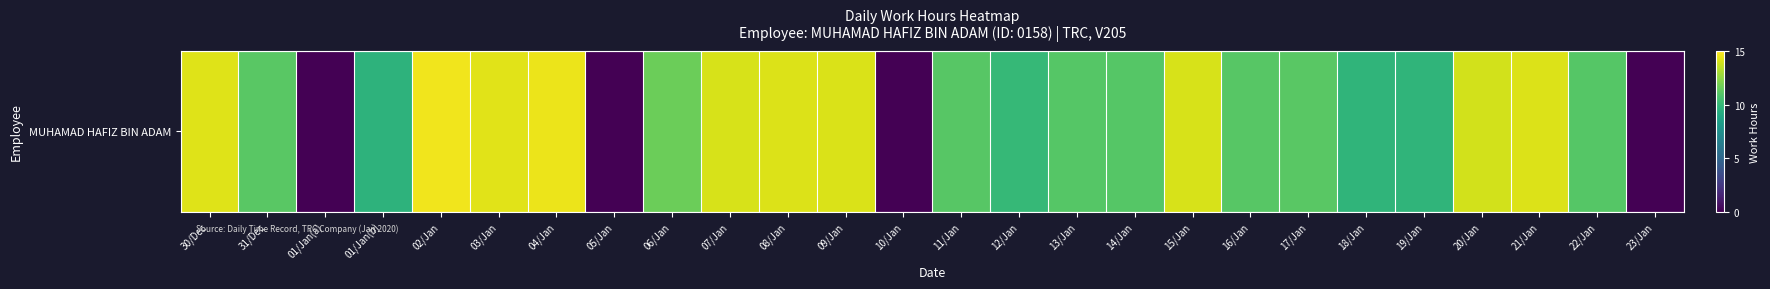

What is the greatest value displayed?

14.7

---

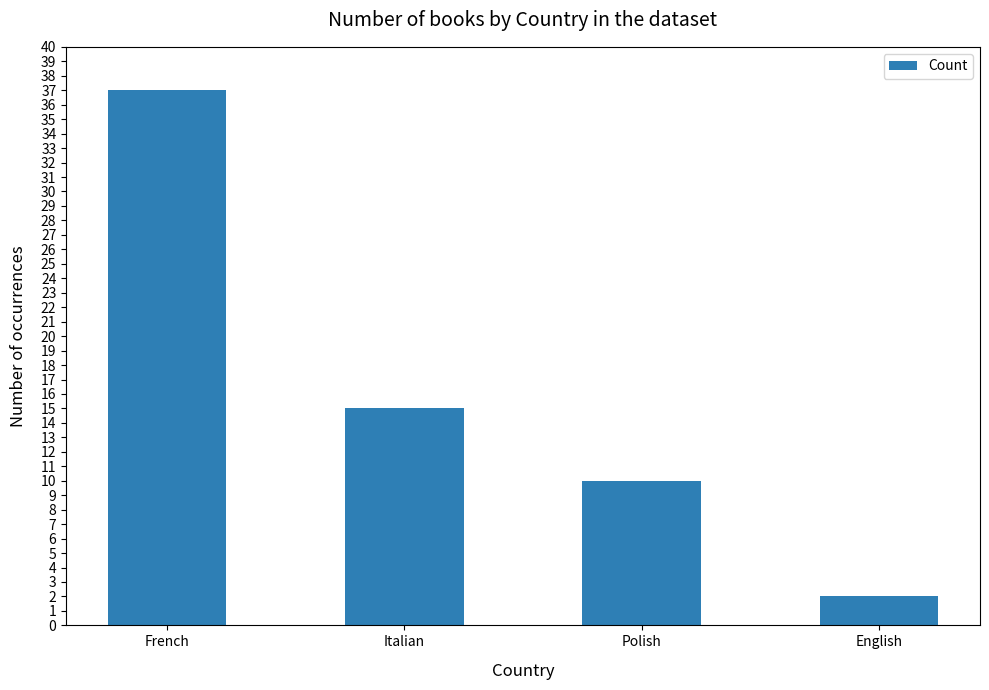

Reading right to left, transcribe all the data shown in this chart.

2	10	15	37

==

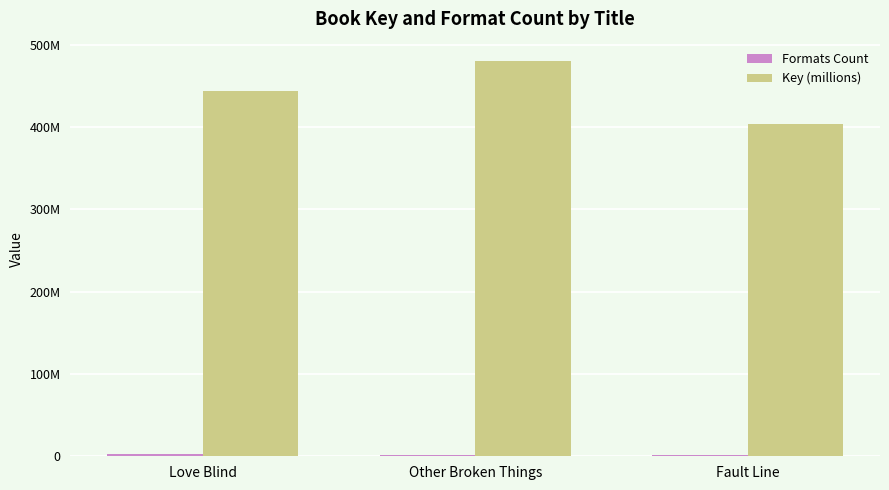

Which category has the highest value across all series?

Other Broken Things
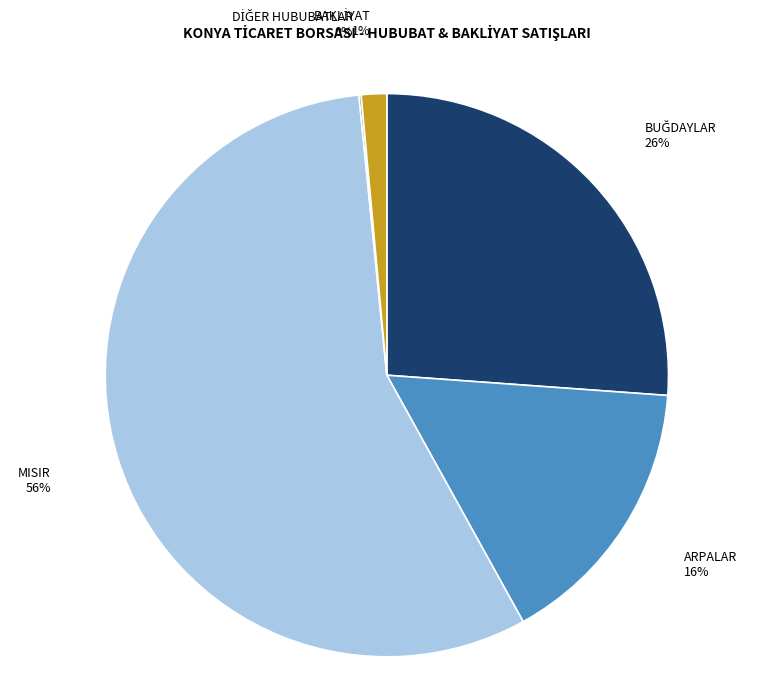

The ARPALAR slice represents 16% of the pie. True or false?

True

**KRÓTKIE POLECENIE:**
Ile wierszy powyższego wykazu zawiera słowo „True”? Odpowiedz samą liczbą.

**OCZEKIWANA ODPOWIEDŹ:**
2